WORK REQUEST
Look through the lines of the material and count those containing "none". Give that count alone.

INPUT

___

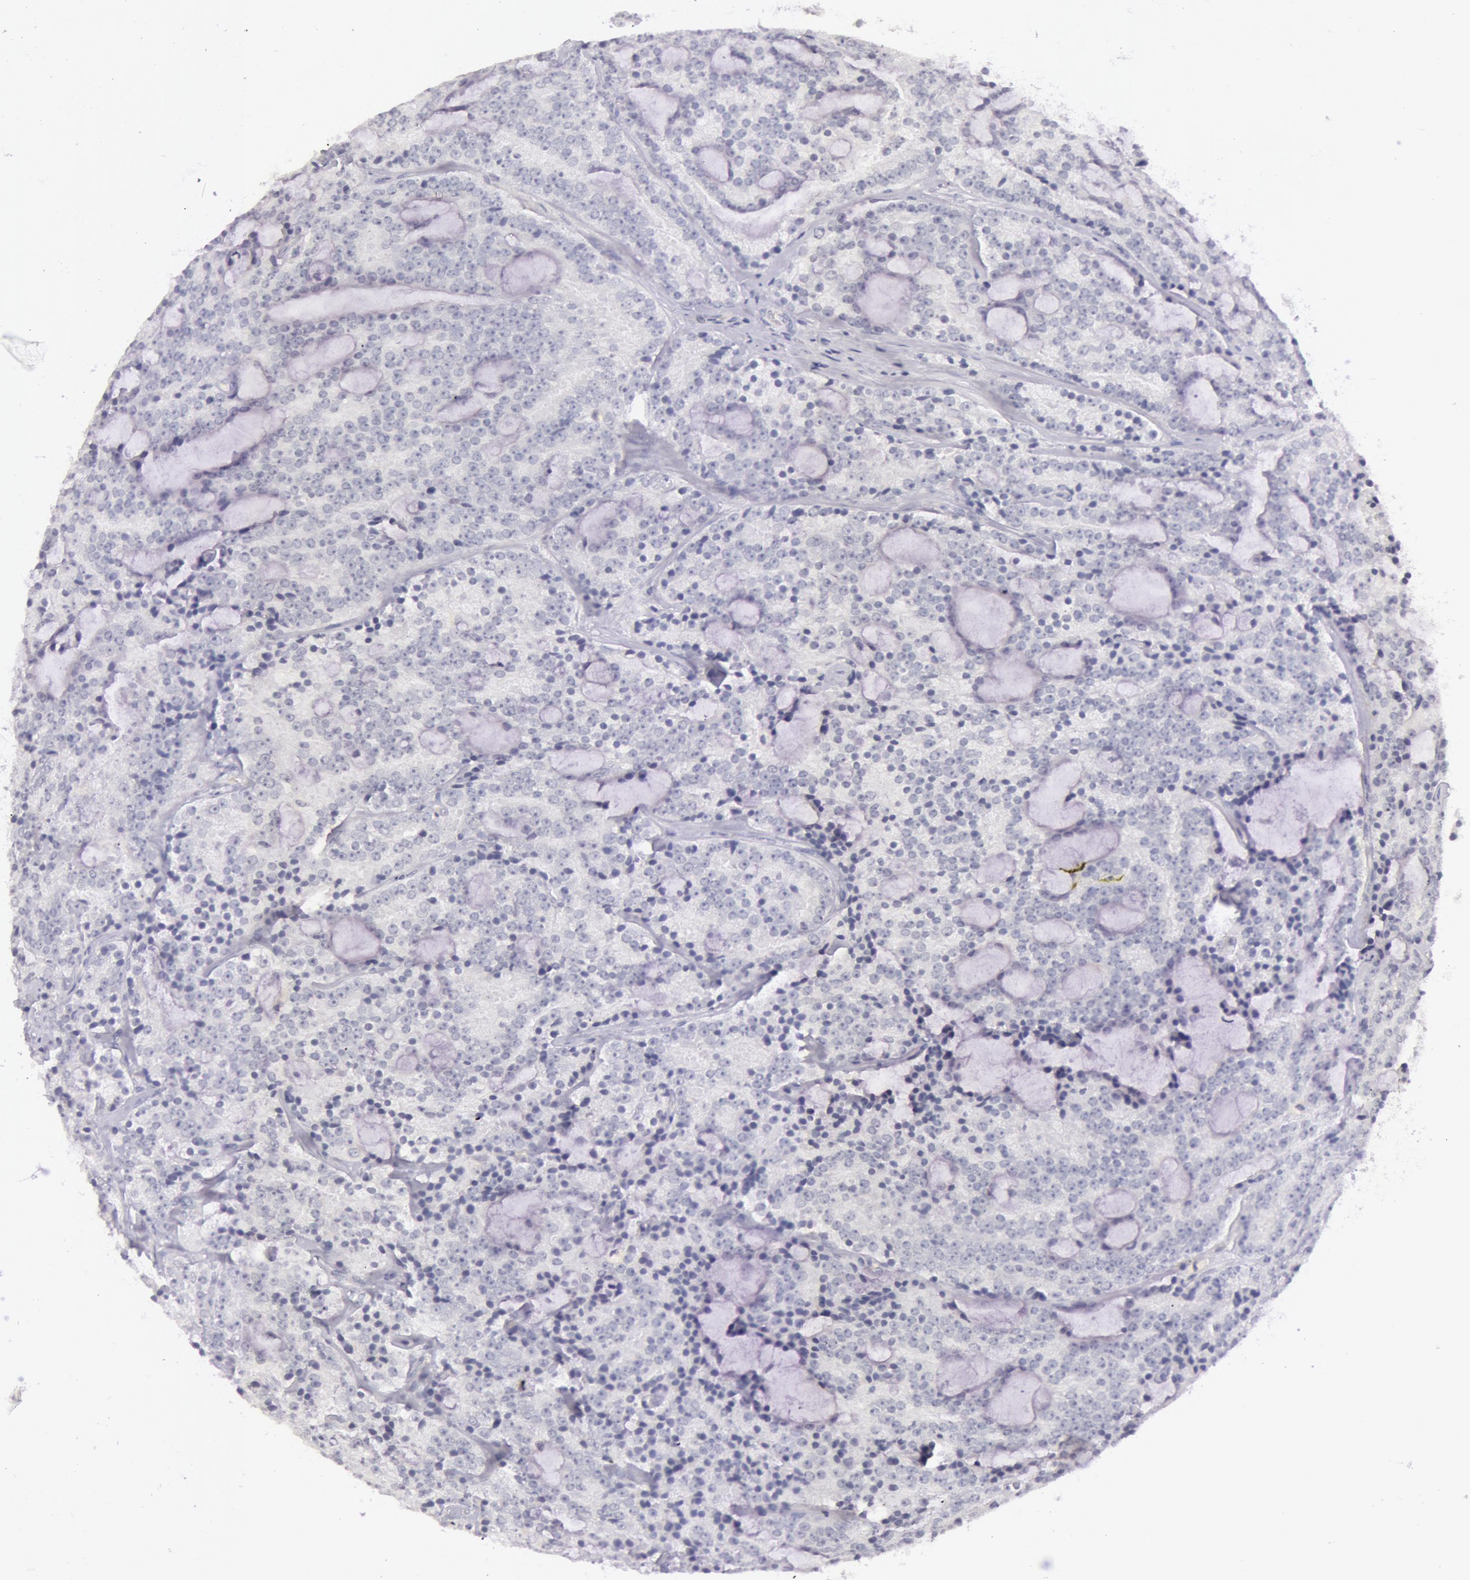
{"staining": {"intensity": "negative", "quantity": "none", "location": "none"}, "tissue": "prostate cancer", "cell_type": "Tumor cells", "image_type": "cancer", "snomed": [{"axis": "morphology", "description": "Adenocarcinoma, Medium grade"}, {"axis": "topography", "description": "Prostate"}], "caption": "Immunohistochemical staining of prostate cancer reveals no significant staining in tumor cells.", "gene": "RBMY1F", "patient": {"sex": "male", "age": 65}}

___

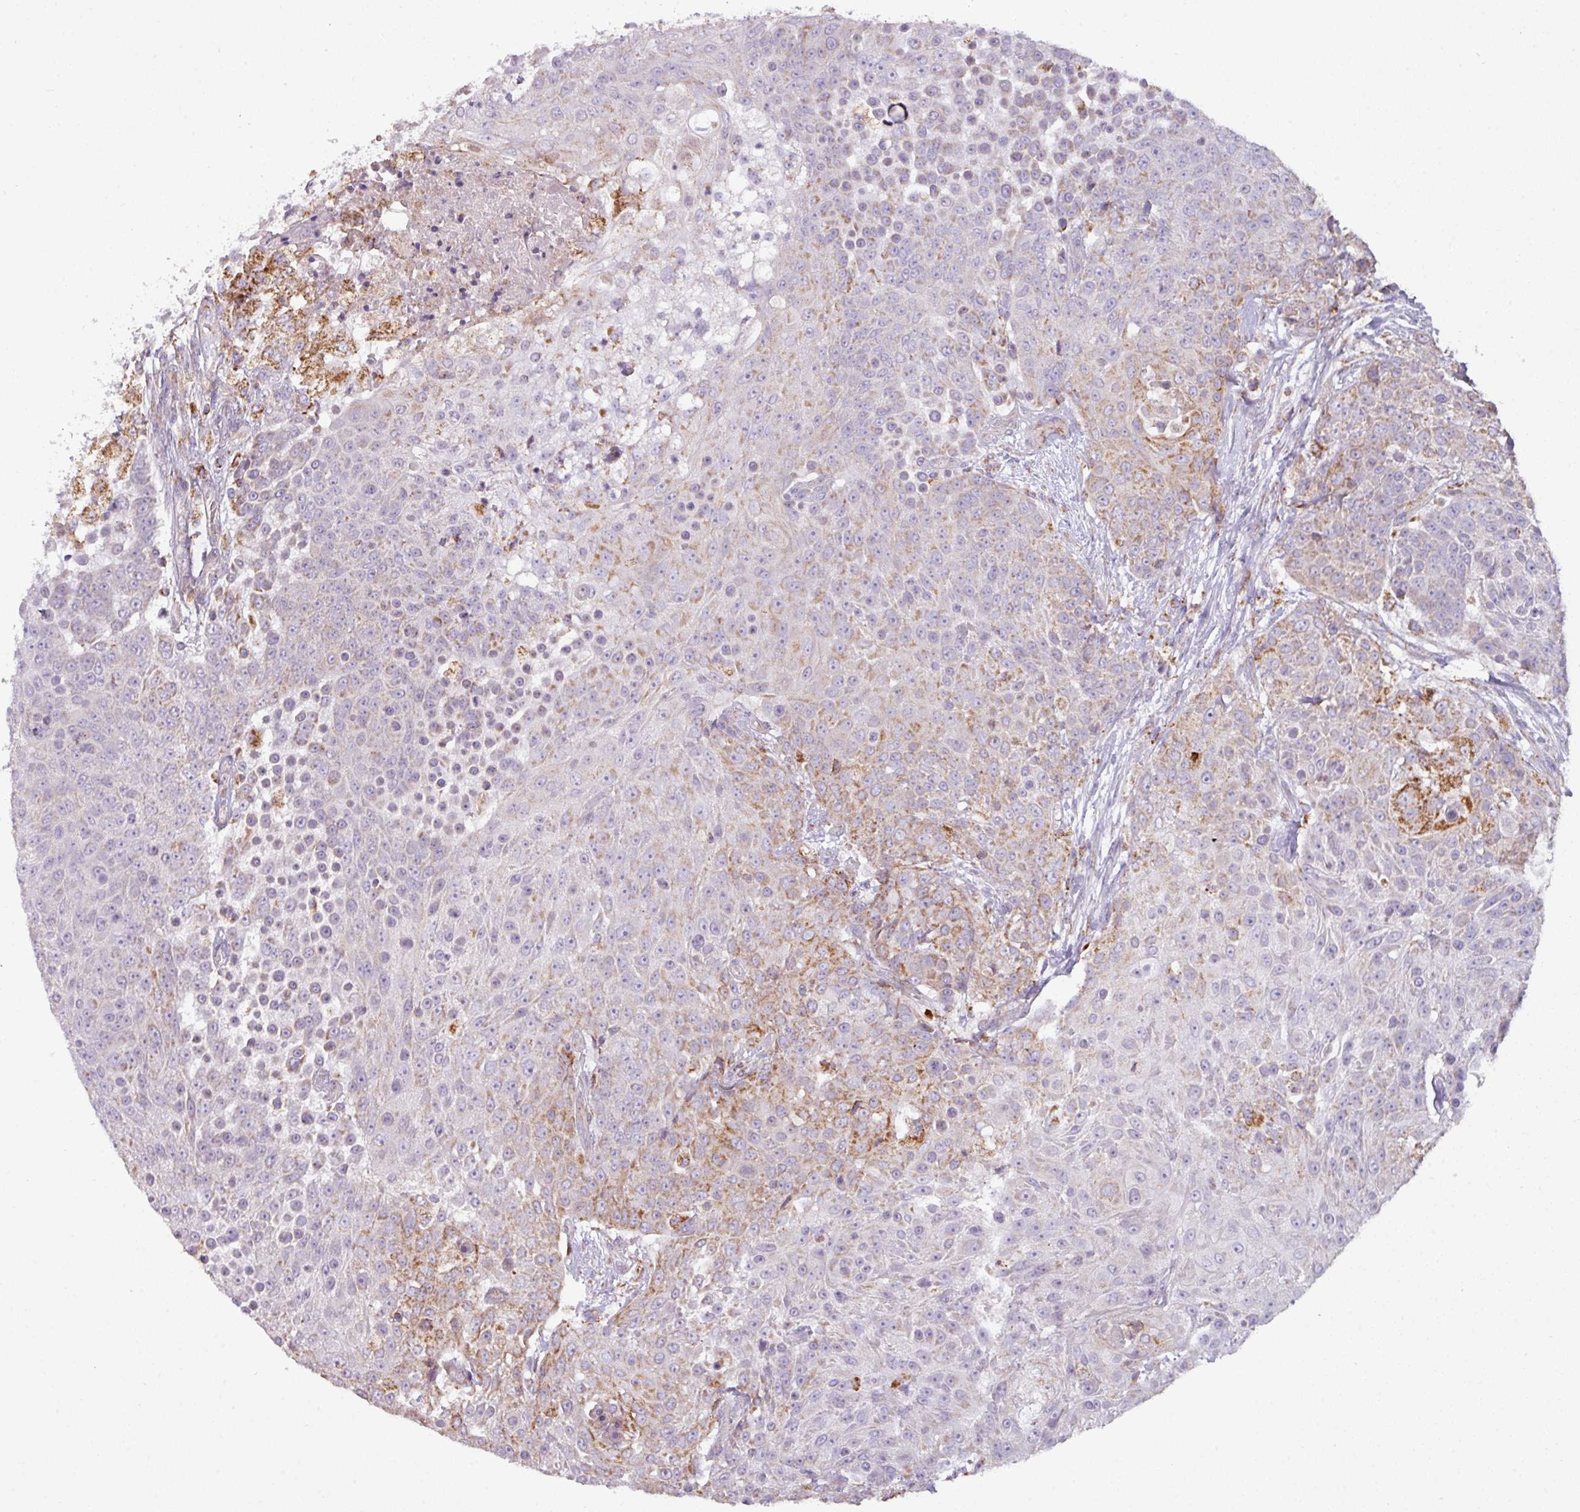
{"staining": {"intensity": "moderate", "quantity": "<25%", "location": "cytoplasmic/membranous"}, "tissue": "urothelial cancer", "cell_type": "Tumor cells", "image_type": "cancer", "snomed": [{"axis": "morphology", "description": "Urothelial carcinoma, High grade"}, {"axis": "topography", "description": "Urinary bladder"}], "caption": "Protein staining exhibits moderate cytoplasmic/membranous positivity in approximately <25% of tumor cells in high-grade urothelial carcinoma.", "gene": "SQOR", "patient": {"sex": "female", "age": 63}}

___

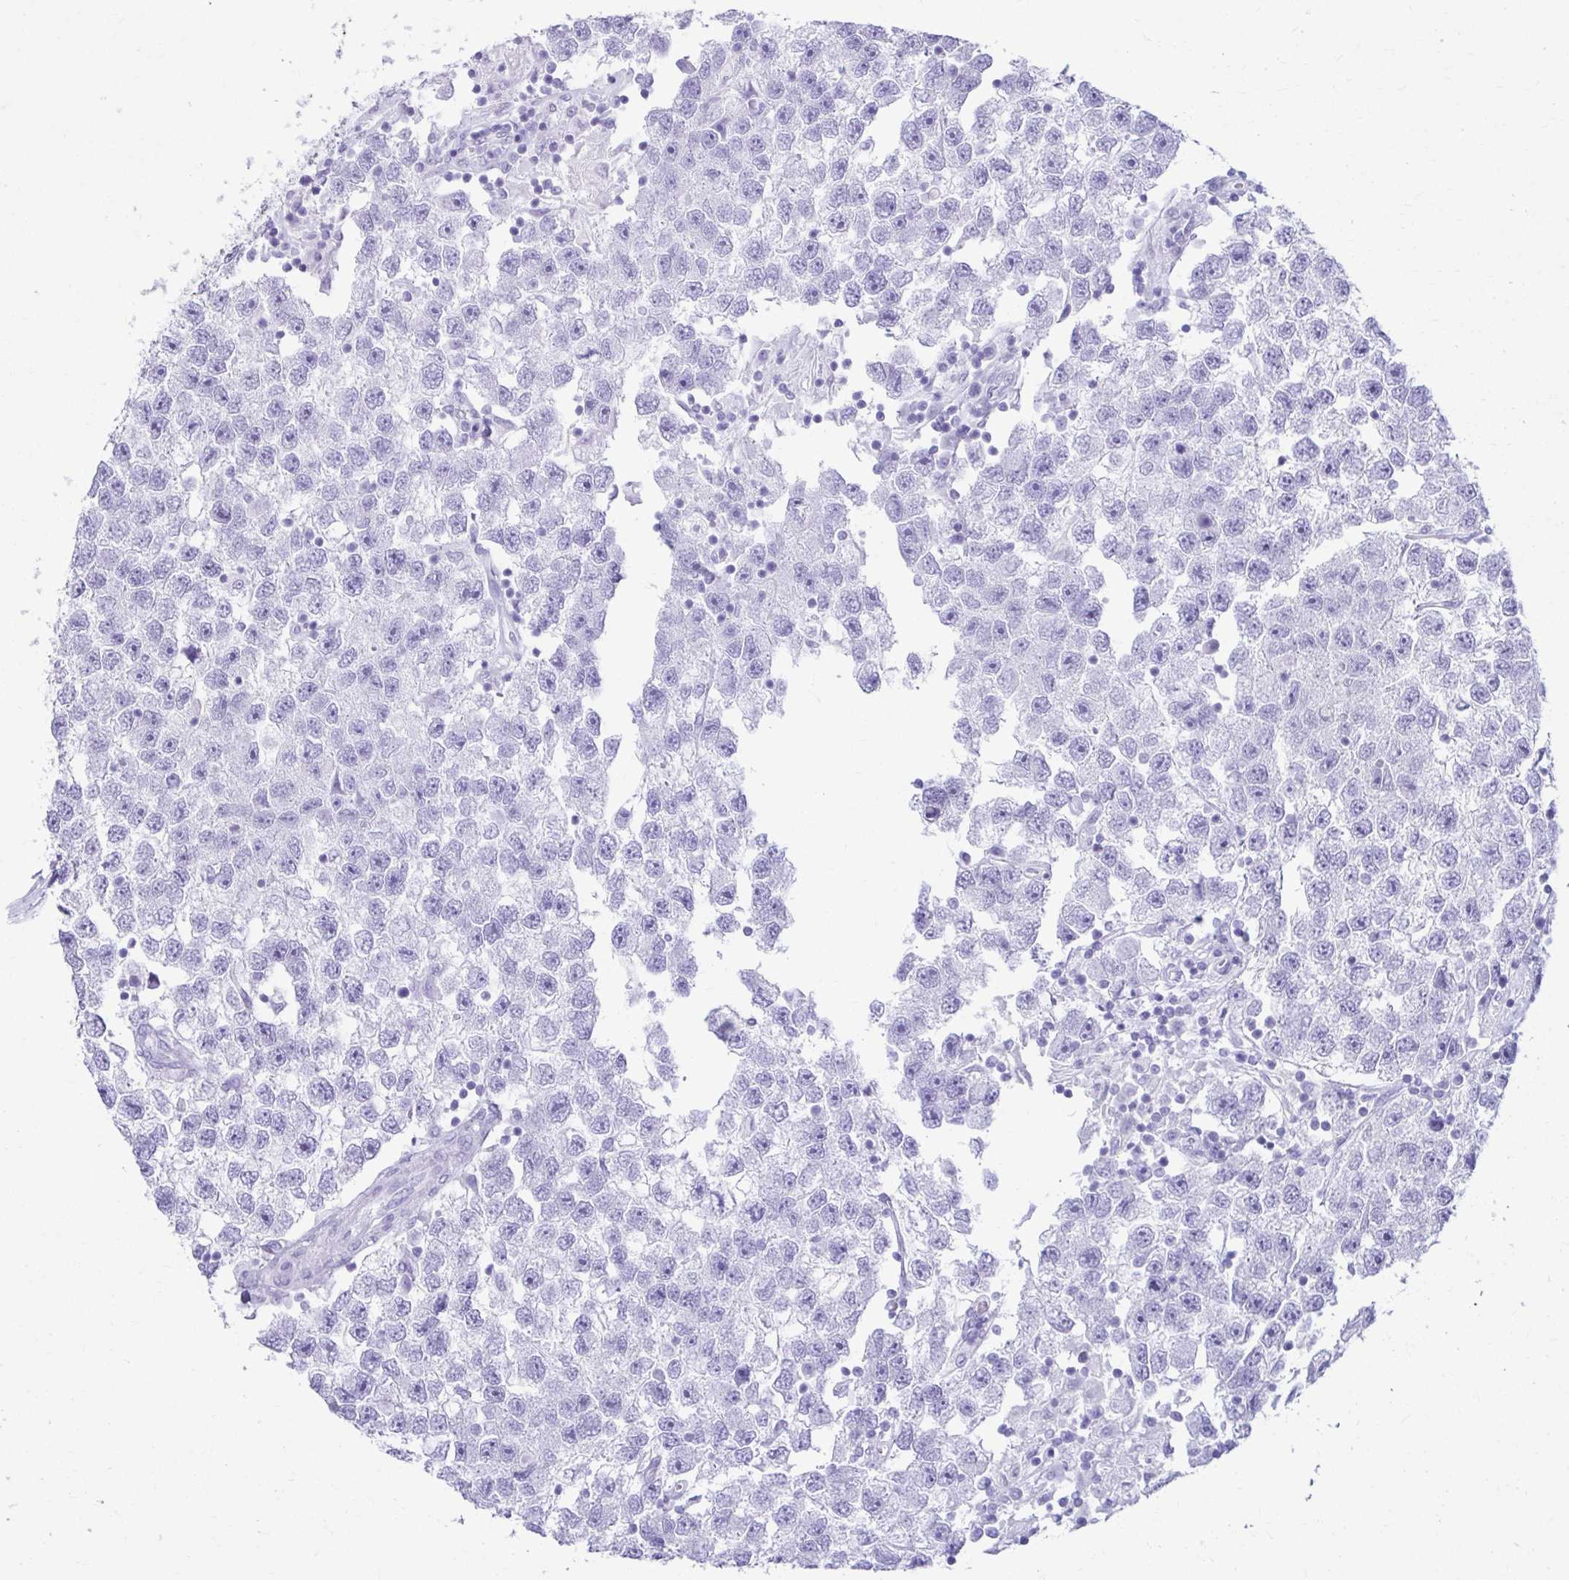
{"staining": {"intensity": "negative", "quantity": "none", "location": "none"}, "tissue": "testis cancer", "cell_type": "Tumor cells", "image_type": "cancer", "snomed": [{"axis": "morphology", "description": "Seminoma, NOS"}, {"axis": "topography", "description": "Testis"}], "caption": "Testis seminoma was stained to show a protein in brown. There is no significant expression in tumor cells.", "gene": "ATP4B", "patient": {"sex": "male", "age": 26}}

___

WRITTEN ANSWER
2